Yesterday, China's Youku, which started as a YouTube-style user-uploaded video site, but has evolved to a Hulu-style distributor of professional video, went public on the New York Stock Exchange. It offered 15.85 million American Depositary Receipts, or "ADRs," which represent ownership shares in non-U.S. companies, at $12.80 apiece, raising over $200 million. When the market closed, the ADRs stood at $33.44, up 161%, the best one-day performance for a U.S. IPO in the last 5 years (they're up another $5 today as well). Youku, which recorded $35 million in revenue for the first nine months of this year (and a $25 million loss), had an end of day valuation of $3 billion+.
Yes, I know what you're thinking - this is crazy, the bubble days have returned and there's a huge "China factor" multiplier at work for Youku. All of that is no doubt true. But here's something else that's true - while the global economy and stock markets have undergone wrenching change and volatility over the last 2+ years, the online video market has boomed. For certain kinds of investors (both professional and non-professional) who value growth over everything else, there are few sectors which have more appealing characteristics. As tens of millions of people have adopted online and mobile video, devices for viewing online video on TVs have proliferated, premium content has become available and business models have firmed, investors have taken notice.
And that brings us to the question of whether Youku's success may help spark a series of IPOs by U.S. online video companies in '11. Though I have no inside knowledge and I concede this is purely speculation, I think the answer is yes, assuming the markets cooperate. In reality, private investors have been betting strongly on the online and mobile video industries for a while now. According to the data I collect each quarter, at least $1.2 billion has been raised by private video-oriented companies in the last 2 years. These investors of course expect liquidity at some point, and while there has been some industry consolidation, bigger payoffs almost always come through public offerings.
However, even as online video usage has exploded, there have been few "pure-play" opportunities for public investors to bet on.

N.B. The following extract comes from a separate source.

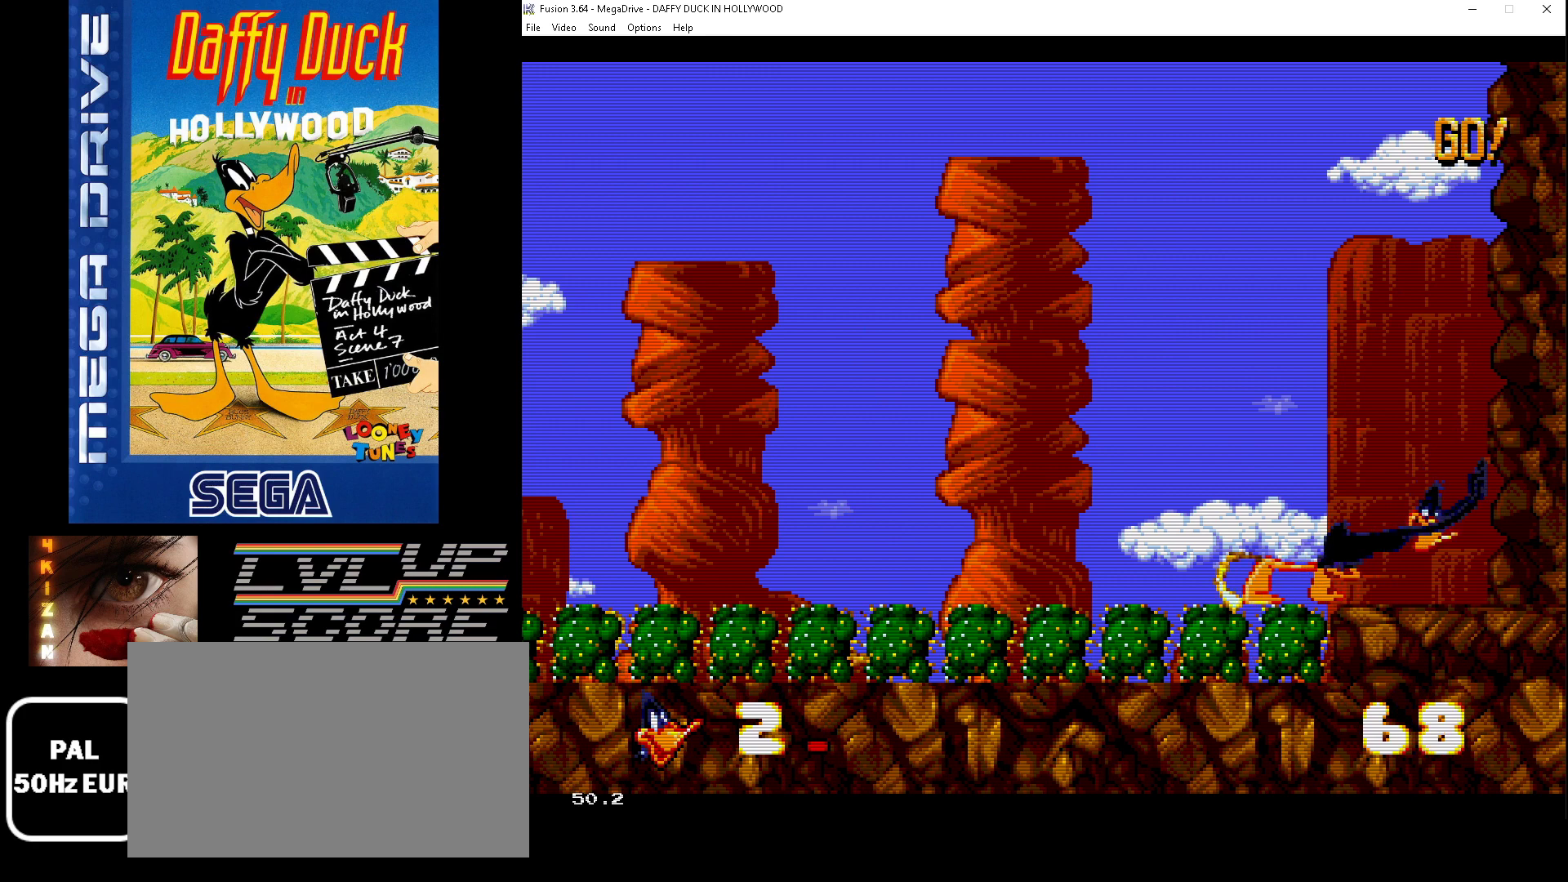
{"buttons": [], "events": [[33, "DPAD_RIGHT", "up"]]}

In fact, Netflix has probably been the closest proxy, and note that as it has gained millions of subscribers this year and inked content for its Watch Instantly feature, it has cleverly been re-branding itself as a "streaming" content company (its stock has more than tripled this year to nearly $190/share).
As other online video companies have grown nicely they now appear well-positioned to offer public investors a chance to buy in. Companies that have leading shares in key sectors would be most likely to go out first, suggesting Demand Media (which has already filed), Hulu (content aggregation), Brightcove (software, publishing), Tremor Media (advertising, monetization) plus a number of infrastructure-focused companies would be likely early candidates. Once again I have no inside knowledge and am not recommending buying any of these companies should they actually go public.
2010 has been a huge year for online and mobile video consumption and signs point to 2011 being even bigger. If that's the case, successful companies in the sector will continue to attract investor attention, drafting on the success of those like Youku.
What do you think? Post a comment now (no sign-in required). Update: Youku closed up another another 28% today, to close at $42.70. Valuation now around $4.3 billion. Feels like '99 all over again.